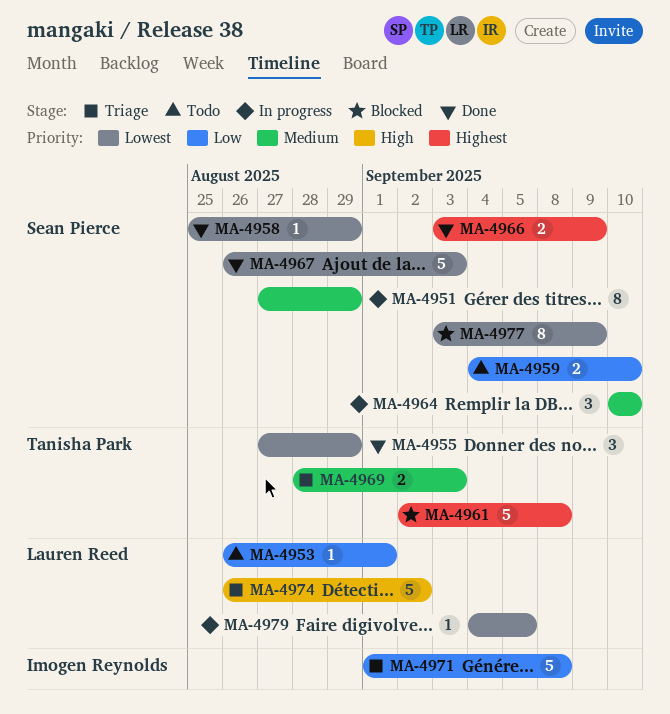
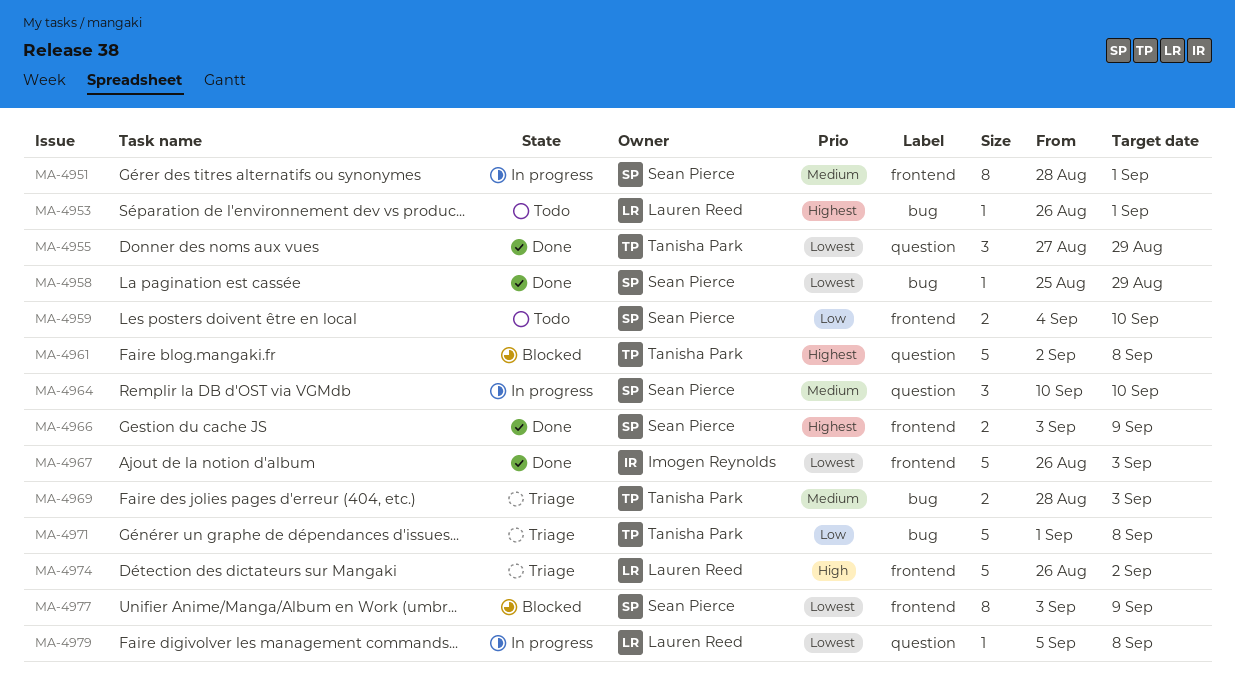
MA-4951, start: Aug 27 -> Aug 28
MA-4951, due: Aug 29 -> Sep 1
MA-4953, priority: Low -> Highest
MA-4967, owner: Sean Pierce -> Imogen Reynolds
MA-4971, owner: Imogen Reynolds -> Tanisha Park
MA-4979, start: Sep 4 -> Sep 5
MA-4979, due: Sep 5 -> Sep 8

▶ Directive
Set down each entry again exactly as written. Pictures stay out.

▶ Output of the task
MA-4951, start: Aug 27 -> Aug 28
MA-4951, due: Aug 29 -> Sep 1
MA-4953, priority: Low -> Highest
MA-4967, owner: Sean Pierce -> Imogen Reynolds
MA-4971, owner: Imogen Reynolds -> Tanisha Park
MA-4979, start: Sep 4 -> Sep 5
MA-4979, due: Sep 5 -> Sep 8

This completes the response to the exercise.